La ‘Stampa’ di venerdì 4 maggio segnala che “nel primo anno di governo sono almeno una cinquantina le poltrone ‘pesanti’ che hanno cambiato titolare e soprattutto colore.”
Il segretario del PRC ha sollevato le modalità della ripartizione (occupazione) di queste cariche degli enti ed imprese pubblici decise dai vertici partitici perché hanno visto escluso (o penalizzato) il suo partito, sostenendo che così non si riconosce “la cultura e l’esperienza del movimento operaio”. Questo solleverebbe una ‘questione morale’.
Più in particolare il ‘candidato’ per il Prc a consigliere delle Ferrovie ha sostenuto che il consiglio di amministrazione di Trenitalia sarebbe in questo modo un “Consiglio troppo sbilanciato a destra.”
Due sono gli elementi su cui richiamare l’attenzione.
Il primo elemento significativo non sta tanto nella richiesta, che è del tutto logica, della propria compartecipazione alla pari nella distribuzione delle cariche negli enti ed imprese pubbliche,ma nella forma che il mascheramento di questa richiesta assume.
Perché il Prc non può affermare in modo diretto la legittimità della sua richiesta, in quanto richiesta di quote di potere senza altre aggettivazioni, ma deve coprirla con linguaggio e riferimenti edificanti ?
Il fatto è che il Prc richiede la sua quota di potere in quanto fine a sé stessa, cioè ai fini dell’acquisizione di potere (con annessi redditi e status) per i suoi vertici: una forza politica che si auto-definisce ‘sinistra radicale’ (e come tale si fa rappresentare dai media) e che dichiara di essere la rappresentanza politica di quote di lavoro dipendente e strati sociali non può esplicitamente mostrare la sua effettiva funzione di promozione sociale dei propri dirigenti.
Questo stesso processo, dal punto di vista della democrazia capitalistica, ha la funzione di cooptazione dei vertici dei (presunti) rappresentati politici di parti dei dominati (le parti che non sono state eventualmente incluse, con ruolo subalterno,nel blocco sociale dominante).

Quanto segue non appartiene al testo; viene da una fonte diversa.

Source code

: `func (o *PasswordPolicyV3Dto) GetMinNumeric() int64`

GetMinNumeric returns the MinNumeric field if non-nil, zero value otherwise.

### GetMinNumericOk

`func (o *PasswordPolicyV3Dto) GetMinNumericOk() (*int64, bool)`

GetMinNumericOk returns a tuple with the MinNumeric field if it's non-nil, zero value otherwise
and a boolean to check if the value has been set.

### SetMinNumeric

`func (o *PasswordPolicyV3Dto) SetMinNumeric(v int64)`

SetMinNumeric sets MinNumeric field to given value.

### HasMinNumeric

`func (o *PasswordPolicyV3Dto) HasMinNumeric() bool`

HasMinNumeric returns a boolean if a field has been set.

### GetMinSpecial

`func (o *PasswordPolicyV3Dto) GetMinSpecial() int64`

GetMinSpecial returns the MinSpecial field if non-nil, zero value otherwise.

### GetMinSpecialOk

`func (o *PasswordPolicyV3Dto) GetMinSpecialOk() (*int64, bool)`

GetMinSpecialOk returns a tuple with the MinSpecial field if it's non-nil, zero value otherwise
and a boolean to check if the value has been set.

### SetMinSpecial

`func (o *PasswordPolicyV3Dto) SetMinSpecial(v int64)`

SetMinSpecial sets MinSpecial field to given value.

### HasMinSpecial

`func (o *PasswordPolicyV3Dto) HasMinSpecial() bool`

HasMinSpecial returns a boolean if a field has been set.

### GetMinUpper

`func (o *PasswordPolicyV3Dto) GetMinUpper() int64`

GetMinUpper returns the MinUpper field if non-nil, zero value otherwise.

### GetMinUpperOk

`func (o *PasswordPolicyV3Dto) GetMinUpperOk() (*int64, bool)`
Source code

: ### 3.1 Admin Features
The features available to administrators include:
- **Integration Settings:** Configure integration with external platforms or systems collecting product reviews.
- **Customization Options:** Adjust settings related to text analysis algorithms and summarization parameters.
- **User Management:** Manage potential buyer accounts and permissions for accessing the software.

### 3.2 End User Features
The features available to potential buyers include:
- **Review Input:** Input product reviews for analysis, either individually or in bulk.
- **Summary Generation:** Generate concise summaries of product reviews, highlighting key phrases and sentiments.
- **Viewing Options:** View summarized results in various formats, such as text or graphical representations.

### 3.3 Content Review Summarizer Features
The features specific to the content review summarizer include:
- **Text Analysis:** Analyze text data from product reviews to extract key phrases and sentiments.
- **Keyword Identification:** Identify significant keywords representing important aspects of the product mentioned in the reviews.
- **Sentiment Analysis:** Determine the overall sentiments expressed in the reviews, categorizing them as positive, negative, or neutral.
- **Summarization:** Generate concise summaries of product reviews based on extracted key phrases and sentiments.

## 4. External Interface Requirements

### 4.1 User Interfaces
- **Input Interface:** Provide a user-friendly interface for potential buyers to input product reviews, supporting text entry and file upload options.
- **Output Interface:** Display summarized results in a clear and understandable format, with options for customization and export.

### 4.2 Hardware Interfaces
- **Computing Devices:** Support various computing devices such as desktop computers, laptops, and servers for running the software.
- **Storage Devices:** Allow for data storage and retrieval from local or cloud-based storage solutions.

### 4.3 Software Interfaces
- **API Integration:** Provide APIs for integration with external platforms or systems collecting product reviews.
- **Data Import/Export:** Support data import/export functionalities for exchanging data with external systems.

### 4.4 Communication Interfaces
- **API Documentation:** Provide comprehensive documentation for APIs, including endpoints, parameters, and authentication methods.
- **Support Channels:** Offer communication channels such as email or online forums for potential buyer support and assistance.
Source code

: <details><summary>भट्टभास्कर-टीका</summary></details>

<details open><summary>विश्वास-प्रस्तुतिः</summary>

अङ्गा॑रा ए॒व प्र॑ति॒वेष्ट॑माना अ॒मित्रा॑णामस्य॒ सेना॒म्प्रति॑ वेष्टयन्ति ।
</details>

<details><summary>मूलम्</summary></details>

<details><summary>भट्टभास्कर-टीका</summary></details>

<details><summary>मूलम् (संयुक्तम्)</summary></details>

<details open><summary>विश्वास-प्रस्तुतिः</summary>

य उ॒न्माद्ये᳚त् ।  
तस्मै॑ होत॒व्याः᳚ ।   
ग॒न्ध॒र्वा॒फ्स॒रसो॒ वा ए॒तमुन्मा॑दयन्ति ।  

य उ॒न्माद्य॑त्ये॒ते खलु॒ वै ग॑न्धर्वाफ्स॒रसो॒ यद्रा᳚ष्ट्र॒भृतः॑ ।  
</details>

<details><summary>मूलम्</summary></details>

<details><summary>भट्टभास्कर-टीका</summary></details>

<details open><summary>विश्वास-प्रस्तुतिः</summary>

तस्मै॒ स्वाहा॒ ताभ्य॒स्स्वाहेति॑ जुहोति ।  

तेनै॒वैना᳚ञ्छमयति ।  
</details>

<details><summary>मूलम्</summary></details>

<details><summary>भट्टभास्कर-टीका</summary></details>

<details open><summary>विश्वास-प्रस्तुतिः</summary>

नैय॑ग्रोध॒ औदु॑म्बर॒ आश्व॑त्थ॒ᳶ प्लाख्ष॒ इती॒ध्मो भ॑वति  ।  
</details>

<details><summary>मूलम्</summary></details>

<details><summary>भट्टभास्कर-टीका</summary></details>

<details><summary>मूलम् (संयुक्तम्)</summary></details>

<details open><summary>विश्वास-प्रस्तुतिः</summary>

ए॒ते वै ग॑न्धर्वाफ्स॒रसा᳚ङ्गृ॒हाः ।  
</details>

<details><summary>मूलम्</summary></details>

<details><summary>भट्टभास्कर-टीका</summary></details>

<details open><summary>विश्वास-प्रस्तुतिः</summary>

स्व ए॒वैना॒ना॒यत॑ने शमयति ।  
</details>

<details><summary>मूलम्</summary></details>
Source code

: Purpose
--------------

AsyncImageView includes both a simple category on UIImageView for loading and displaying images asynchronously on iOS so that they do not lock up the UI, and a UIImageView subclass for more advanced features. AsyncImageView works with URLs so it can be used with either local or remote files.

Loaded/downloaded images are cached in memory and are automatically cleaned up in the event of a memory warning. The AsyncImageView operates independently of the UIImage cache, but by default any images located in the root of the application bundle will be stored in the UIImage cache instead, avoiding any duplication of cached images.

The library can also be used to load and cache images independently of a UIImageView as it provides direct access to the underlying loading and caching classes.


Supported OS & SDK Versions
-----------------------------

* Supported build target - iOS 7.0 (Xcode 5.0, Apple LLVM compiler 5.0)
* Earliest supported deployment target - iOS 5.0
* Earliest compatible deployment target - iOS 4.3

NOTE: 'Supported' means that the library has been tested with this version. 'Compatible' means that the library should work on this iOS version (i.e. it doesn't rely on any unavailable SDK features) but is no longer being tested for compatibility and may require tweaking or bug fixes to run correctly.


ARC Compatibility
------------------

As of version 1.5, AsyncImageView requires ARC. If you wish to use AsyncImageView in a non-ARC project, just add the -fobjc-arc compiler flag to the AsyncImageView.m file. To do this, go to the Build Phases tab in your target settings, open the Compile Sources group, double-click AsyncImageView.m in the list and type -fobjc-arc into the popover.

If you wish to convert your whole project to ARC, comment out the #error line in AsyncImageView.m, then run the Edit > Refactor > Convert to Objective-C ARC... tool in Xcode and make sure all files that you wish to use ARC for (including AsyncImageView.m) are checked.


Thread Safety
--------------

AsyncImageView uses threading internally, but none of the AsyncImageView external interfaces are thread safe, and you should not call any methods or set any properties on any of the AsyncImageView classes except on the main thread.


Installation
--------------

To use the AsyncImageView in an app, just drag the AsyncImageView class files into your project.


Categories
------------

Qui sta il perché richiesta di quote di potere senza altre aggettivazioni, deve essere coperta con linguaggio e riferimenti edificanti.
Il secondo elemento, è l’ennesima conferma del significato assunto manifestamente del termine sinistra in quanto complementare alla destra.
Il Prc rappresenta le piccole imprese politiche che rivendicano la propria quota di mercato (di sinistra) sia contro le tendenze al monopolio delle ‘grandi’ imprese politiche (con cui sono alleati),sia contro le imprese analoghe ma di segno ‘opposto’.
Si deve conseguentemente promuovere una visione pluralistica di questo mercato (tutti partecipanti hanno diritto a quote,senza esclusioni) e democratica (la quota spettante ad ognuno deve essere ripartita in modo corrispondente alla sua ‘forza’ per evitare squilibri).
La ripartizione deve seguire regole che prevedano che tutti (destra e sinistra) vi siano inclusi ma nel rispetto degli ‘equilibri’ contingenti.
E’ una facile previsione ipotizzare che quando il Prc avrà ottenuto la sua quota di posizioni negli enti pubblici o nelle imprese pubbliche, la ‘cultura e l’esperienza del movimento operaio’ sarà riconosciuta e la ‘questione morale’ sarà risolta, e sarà avvenuto il ‘bilanciamento a sinistra’.
Un ultimo particolare indice della fine di un’epoca : quando Berlinguer sollevò (pregno di ideologia ipocrita, visto che il PCI occupava un vasto complesso di posizioni nei vertici degli enti ed imprese pubbliche) la ‘questione morale’ lo fece perché disse, faceva “tutt’uno con l’occupazione dello Stato da parte dei partiti governativi e delle loro correnti”.
Giordano solleva oggi la ‘questione morale’ (con altrettanto ideologia ipocrita) per non rimanere fuori da questa occupazione.